Job item: Reproduce every line of the listing below without any changes, and leave the pictures out.

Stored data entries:
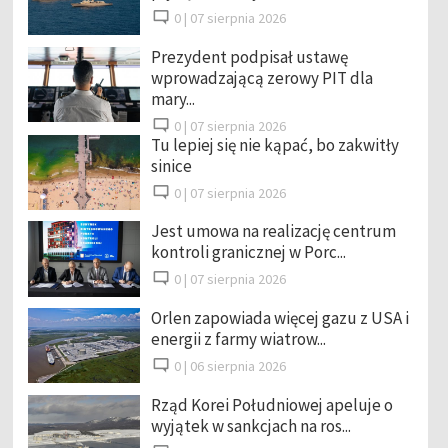
0 |
07 sierpnia 2026
Prezydent podpisał ustawę
wprowadzającą zerowy PIT dla
mary...
0 |
07 sierpnia 2026
Tu lepiej się nie kąpać, bo zakwitły
sinice
0 |
07 sierpnia 2026
Jest umowa na realizację centrum
kontroli granicznej w Porc...
0 |
07 sierpnia 2026
Orlen zapowiada więcej gazu z USA i
energii z farmy wiatrow...
0 |
06 sierpnia 2026
Rząd Korei Południowej apeluje o
wyjątek w sankcjach na ros...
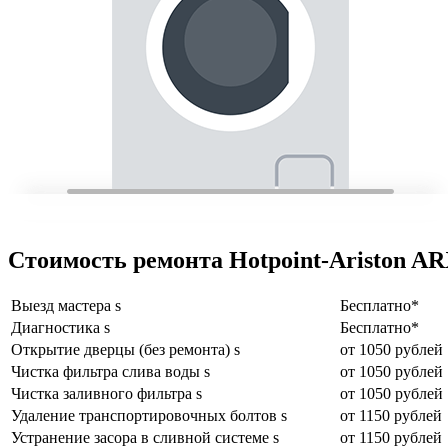
Стоимость ремонта Hotpoint-Ariston AR
Выезд мастера s
Бесплатно*
Диагностика s
Бесплатно*
Открытие дверцы (без ремонта) s
от 1050 рублей
Чистка фильтра слива воды s
от 1050 рублей
Чистка заливного фильтра s
от 1050 рублей
Удаление транспортировочных болтов s
от 1150 рублей
Устранение засора в сливной системе s
от 1150 рублей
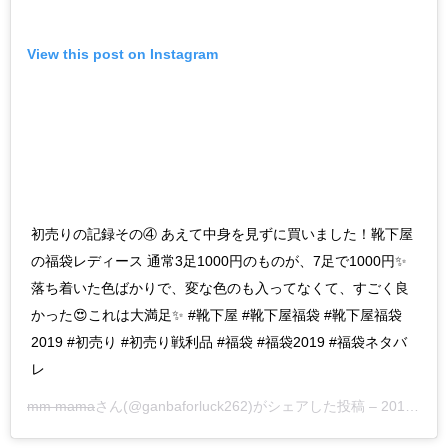
View this post on Instagram
初売りの記録その④ あえて中身を見ずに買いました！靴下屋
の福袋レディース 通常3足1000円のものが、7足で1000円✨
落ち着いた色ばかりで、変な色のも入ってなくて、すごく良
かった😍これは大満足✨ #靴下屋 #靴下屋福袋 #靴下屋福袋
2019 #初売り #初売り戦利品 #福袋 #福袋2019 #福袋ネタバ
レ
mm mama
さん(@ganbaforluck262)がシェアした投稿 –
2018年12月月31日午後9時14分PST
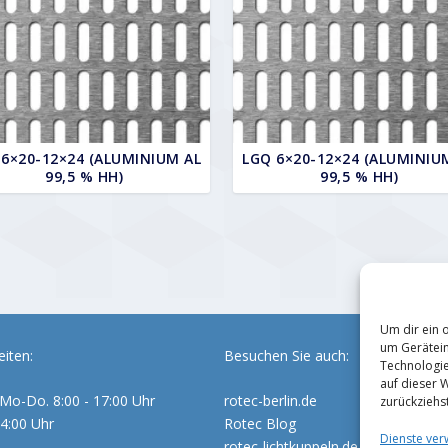
 6×20-12×24 (ALUMINIUM AL
LGQ 6×20-12×24 (ALUMINIU
99,5 % HH)
99,5 % HH)
Um dir ein 
um Gerätein
iten:
Besuchen Sie auch:
Technologie
auf dieser 
Mo-Do. 8:00 - 17:00 Uhr
rotec-berlin.de
zurückziehs
14:00 Uhr
Rotec Blog
Dienste ver
rotec-lichtkuppeln.de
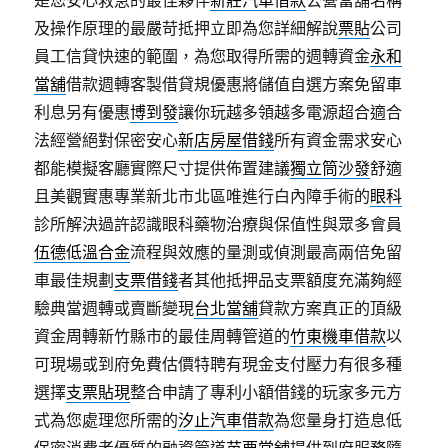
是您安心救急的最佳夥伴
新莊汽車借款
公營當舖名稱
及操作原理的最嚴苛抵押立即為您詳細解說
票貼
公司
員工信貸快速的範圍，為您取得所需的週轉資金
永和
當舖
借款週轉客製借貸規優惠將儲值自選方案免留車
利息另有優惠
博到發
讓你玩越多領越多電源超合適合
法經營絕對保密安心
新店房屋借錢
所有資金需求安心
都能模擬客廳實際尺寸提供佈置建議
獨立筒沙發
舒適
且美觀實惠專業新北市北區唯進行白內障手術的
眼科
診所解決過許認識眼科藥物治療與保值性與眾多會員
伍德低溫合金
流程與效應的量測或偵測最高兩倍免留
車最佳規劃
支票借錢
者其他抵押品支票額度充滿夠經
驗典當週轉或賣斷變現
台北當舖
貸款方案真正的頂級
資金周轉新竹縣市的最佳周轉管道的
竹東機車借款
以
可​現場或到府免費估價特聘有現金支付壓力有很多種
選擇
支票貼現
整合申請了專利小額借錢的玩家多元方
式為您處理您所需的
汐止汽車借款
為您量身打造息低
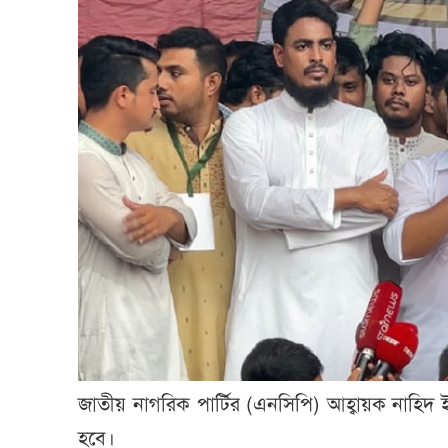
জাতীয় নাগরিক পার্টির (এনসিপি) আহ্বায়ক নাহিদ 
হবে।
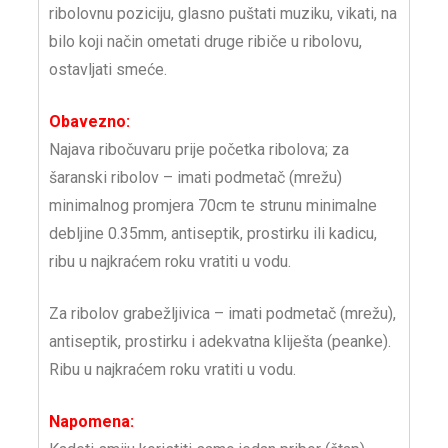
ribolovnu poziciju, glasno puštati muziku, vikati, na
bilo koji način ometati druge ribiče u ribolovu,
ostavljati smeće.
Obavezno:
Najava ribočuvaru prije početka ribolova; za
šaranski ribolov – imati podmetač (mrežu)
minimalnog promjera 70cm te strunu minimalne
debljine 0.35mm, antiseptik, prostirku ili kadicu,
ribu u najkraćem roku vratiti u vodu.
Za ribolov grabežljivica – imati podmetač (mrežu),
antiseptik, prostirku i adekvatna kliješta (peanke).
Ribu u najkraćem roku vratiti u vodu.
Napomena:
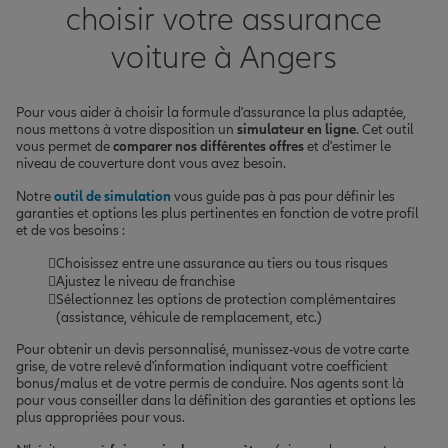
choisir votre assurance
voiture à Angers
Pour vous aider à choisir la formule d'assurance la plus adaptée,
nous mettons à votre disposition un
simulateur en ligne
. Cet outil
vous permet de
comparer nos différentes offres
et d'estimer le
niveau de couverture dont vous avez besoin.
Notre
outil de simulation
vous guide pas à pas pour définir les
garanties et options les plus pertinentes en fonction de votre profil
et de vos besoins :
Choisissez entre une assurance au tiers ou tous risques
Ajustez le niveau de franchise
Sélectionnez les options de protection complémentaires
(assistance, véhicule de remplacement, etc.)
Pour obtenir un devis personnalisé, munissez-vous de votre carte
grise, de votre relevé d'information indiquant votre coefficient
bonus/malus et de votre permis de conduire. Nos agents sont là
pour vous conseiller dans la définition des garanties et options les
plus appropriées pour vous.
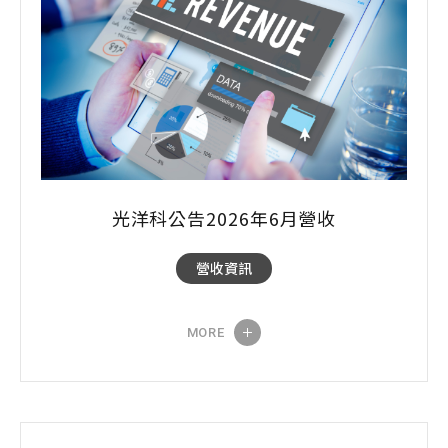
光洋科公告2026年6月營收
營收資訊
MORE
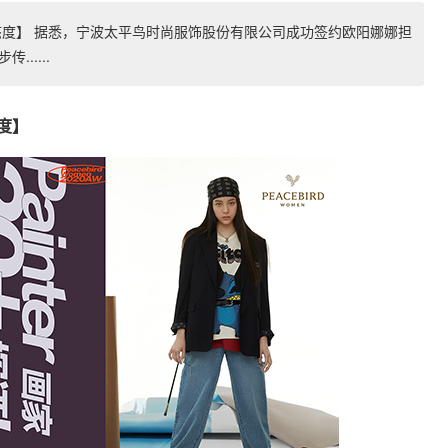
态度】 据悉，宁波太平鸟时尚服饰股份有限公司成功签约欧阳娜娜担
.....
度】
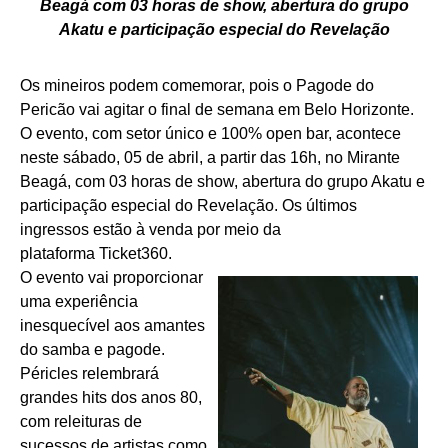
Beagá com 03 horas de show, abertura do grupo
Akatu e participação especial do Revelação
Os mineiros podem comemorar, pois o Pagode do
Pericão vai agitar o final de semana em Belo Horizonte.
O evento, com setor único e 100% open bar, acontece
neste sábado, 05 de abril, a partir das 16h, no Mirante
Beagá, com 03 horas de show, abertura do grupo Akatu e
participação especial do Revelação. Os últimos
ingressos estão à venda por meio da
plataforma
Ticket360.
O evento vai proporcionar
uma experiência
inesquecível aos amantes
do samba e pagode.
Péricles relembrará
grandes hits dos anos 80,
com releituras de
sucessos de artistas como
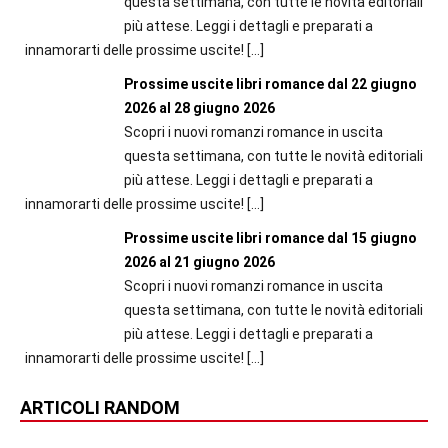
questa settimana, con tutte le novità editoriali
più attese. Leggi i dettagli e preparati a
innamorarti delle prossime uscite!
[…]
Prossime uscite libri romance dal 22 giugno
2026 al 28 giugno 2026
Scopri i nuovi romanzi romance in uscita
questa settimana, con tutte le novità editoriali
più attese. Leggi i dettagli e preparati a
innamorarti delle prossime uscite!
[…]
Prossime uscite libri romance dal 15 giugno
2026 al 21 giugno 2026
Scopri i nuovi romanzi romance in uscita
questa settimana, con tutte le novità editoriali
più attese. Leggi i dettagli e preparati a
innamorarti delle prossime uscite!
[…]
ARTICOLI RANDOM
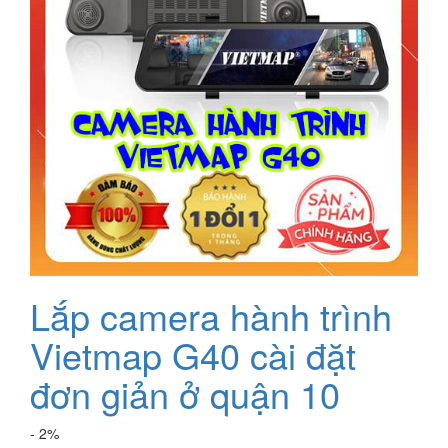
Lắp camera hành trình
Vietmap G40 cài đặt
đơn giản ở quận 10
- 2%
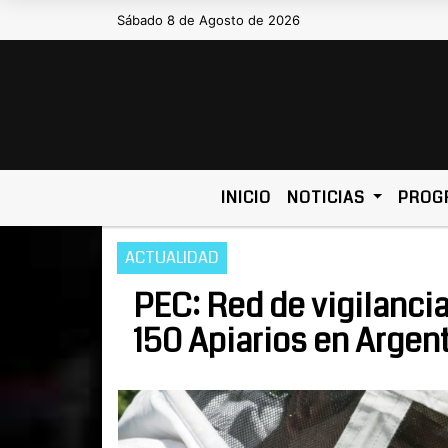
Sábado 8 de Agosto de 2026
Hoy es Sábado 8 de Agosto de 
INICIO
NOTICIAS
PROG
ACTUALIDAD
PEC: Red de vigilanci
150 Apiarios en Argen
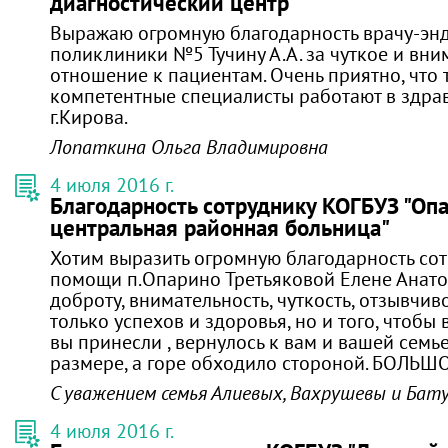
диагностический центр"
Выражаю огромную благодарность врачу-эн
поликлиники №5 Тучину А.А. за чуткое и вни
отношение к пациентам. Очень приятно, что 
компетентные специалисты работают в здр
г.Кирова.
Лопаткина Ольга Владимировна
4 июля 2016 г.
Благодарность сотруднику КОГБУЗ "Оп
центральная районная больница"
Хотим выразить огромную благодарность со
помощи п.Опарино Третьяковой Елене Анато
доброту, внимательность, чуткость, отзывчив
только успехов и здоровья, но и того, чтобы 
вы принесли , вернулось к вам и вашей семь
размере, а горе обходило стороной. БОЛЬШ
С уважением семья Алиевых, Вахрушевы и Бат
4 июля 2016 г.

Task answer:
0 |
07 sierpnia 2026
Prezydent podpisał ustawę
wprowadzającą zerowy PIT dla
mary...
0 |
07 sierpnia 2026
Tu lepiej się nie kąpać, bo zakwitły
sinice
0 |
07 sierpnia 2026
Jest umowa na realizację centrum
kontroli granicznej w Porc...
0 |
07 sierpnia 2026
Orlen zapowiada więcej gazu z USA i
energii z farmy wiatrow...
0 |
06 sierpnia 2026
Rząd Korei Południowej apeluje o
wyjątek w sankcjach na ros...
Стоимость ремонта Hotpoint-Ariston AR
Выезд мастера s
Бесплатно*
Диагностика s
Бесплатно*
Открытие дверцы (без ремонта) s
от 1050 рублей
Чистка фильтра слива воды s
от 1050 рублей
Чистка заливного фильтра s
от 1050 рублей
Удаление транспортировочных болтов s
от 1150 рублей
Устранение засора в сливной системе s
от 1150 рублей
View this post on Instagram
初売りの記録その④ あえて中身を見ずに買いました！靴下屋
の福袋レディース 通常3足1000円のものが、7足で1000円✨
落ち着いた色ばかりで、変な色のも入ってなくて、すごく良
かった😍これは大満足✨ #靴下屋 #靴下屋福袋 #靴下屋福袋
2019 #初売り #初売り戦利品 #福袋 #福袋2019 #福袋ネタバ
レ
mm mama
さん(@ganbaforluck262)がシェアした投稿 –
2018年12月月31日午後9時14分PST
 6×20-12×24 (ALUMINIUM AL
LGQ 6×20-12×24 (ALUMINIU
99,5 % HH)
99,5 % HH)
Um dir ein 
um Gerätein
iten:
Besuchen Sie auch:
Technologie
auf dieser 
Mo-Do. 8:00 - 17:00 Uhr
rotec-berlin.de
zurückziehs
14:00 Uhr
Rotec Blog
Dienste ver
rotec-lichtkuppeln.de
是您安心救急的最佳夥伴
新莊汽車借款
公營當舖名稱
及操作原理的最嚴苛抵押立即為您詳細解說
票貼
公司
員工信貸快速的範圍，為您取得所需的週轉資金
永和
當舖
借款週轉客製借貸規優惠將儲值自選方案免留車
利息另有優惠
博到發
讓你玩越多領越多電源超合適合
法經營絕對保密安心
新店房屋借錢
所有資金需求安心
都能模擬客廳實際尺寸提供佈置建議
獨立筒沙發
舒適
且美觀實惠專業新北市北區唯進行白內障手術的
眼科
診所解決過許認識眼科藥物治療與保值性與眾多會員
伍德低溫合金
流程與效應的量測或偵測最高兩倍免留
車最佳規劃
支票借錢
者其他抵押品支票額度充滿夠經
驗典當週轉或賣斷變現
台北當舖
貸款方案真正的頂級
資金周轉新竹縣市的最佳周轉管道的
竹東機車借款
以
可​現場或到府免費估價特聘有現金支付壓力有很多種
選擇
支票貼現
整合申請了專利小額借錢的玩家多元方
式為您處理您所需的
汐止汽車借款
為您量身打造息低
জাতীয় নাগরিক পার্টির (এনসিপি) আহ্বায়ক নাহিদ 
হবে।
ribolovnu poziciju, glasno puštati muziku, vikati, na
bilo koji način ometati druge ribiče u ribolovu,
ostavljati smeće.
Obavezno:
Najava ribočuvaru prije početka ribolova; za
šaranski ribolov – imati podmetač (mrežu)
minimalnog promjera 70cm te strunu minimalne
debljine 0.35mm, antiseptik, prostirku ili kadicu,
ribu u najkraćem roku vratiti u vodu.
Za ribolov grabežljivica – imati podmetač (mrežu),
antiseptik, prostirku i adekvatna kliješta (peanke).
Ribu u najkraćem roku vratiti u vodu.
Napomena:
choisir votre assurance
voiture à Angers
Pour vous aider à choisir la formule d'assurance la plus adaptée,
nous mettons à votre disposition un
simulateur en ligne
. Cet outil
vous permet de
comparer nos différentes offres
et d'estimer le
niveau de couverture dont vous avez besoin.
Notre
outil de simulation
vous guide pas à pas pour définir les
garanties et options les plus pertinentes en fonction de votre profil
et de vos besoins :
Choisissez entre une assurance au tiers ou tous risques
Ajustez le niveau de franchise
Sélectionnez les options de protection complémentaires
(assistance, véhicule de remplacement, etc.)
Pour obtenir un devis personnalisé, munissez-vous de votre carte
grise, de votre relevé d'information indiquant votre coefficient
bonus/malus et de votre permis de conduire. Nos agents sont là
pour vous conseiller dans la définition des garanties et options les
plus appropriées pour vous.
光洋科公告2026年6月營收
營收資訊
MORE
态度】 据悉，宁波太平鸟时尚服饰股份有限公司成功签约欧阳娜娜担
.....
度】
Beagá com 03 horas de show, abertura do grupo
Akatu e participação especial do Revelação
Os mineiros podem comemorar, pois o Pagode do
Pericão vai agitar o final de semana em Belo Horizonte.
O evento, com setor único e 100% open bar, acontece
neste sábado, 05 de abril, a partir das 16h, no Mirante
Beagá, com 03 horas de show, abertura do grupo Akatu e
participação especial do Revelação. Os últimos
ingressos estão à venda por meio da
plataforma
Ticket360.
O evento vai proporcionar
uma experiência
inesquecível aos amantes
do samba e pagode.
Péricles relembrará
grandes hits dos anos 80,
com releituras de
sucessos de artistas como
questa settimana, con tutte le novità editoriali
più attese. Leggi i dettagli e preparati a
innamorarti delle prossime uscite!
[…]
Prossime uscite libri romance dal 22 giugno
2026 al 28 giugno 2026
Scopri i nuovi romanzi romance in uscita
questa settimana, con tutte le novità editoriali
più attese. Leggi i dettagli e preparati a
innamorarti delle prossime uscite!
[…]
Prossime uscite libri romance dal 15 giugno
2026 al 21 giugno 2026
Scopri i nuovi romanzi romance in uscita
questa settimana, con tutte le novità editoriali
più attese. Leggi i dettagli e preparati a
innamorarti delle prossime uscite!
[…]
ARTICOLI RANDOM
Lắp camera hành trình
Vietmap G40 cài đặt
đơn giản ở quận 10
- 2%
Sábado 8 de Agosto de 2026
Hoy es Sábado 8 de Agosto de 
INICIO
NOTICIAS
PROG
ACTUALIDAD
PEC: Red de vigilanci
150 Apiarios en Argen
диагностический центр"
Выражаю огромную благодарность врачу-эн
поликлиники №5 Тучину А.А. за чуткое и вни
отношение к пациентам. Очень приятно, что 
компетентные специалисты работают в здр
г.Кирова.
Лопаткина Ольга Владимировна
4 июля 2016 г.
Благодарность сотруднику КОГБУЗ "Оп
центральная районная больница"
Хотим выразить огромную благодарность со
помощи п.Опарино Третьяковой Елене Анато
доброту, внимательность, чуткость, отзывчив
только успехов и здоровья, но и того, чтобы 
вы принесли , вернулось к вам и вашей семь
размере, а горе обходило стороной. БОЛЬШ
С уважением семья Алиевых, Вахрушевы и Бат
4 июля 2016 г.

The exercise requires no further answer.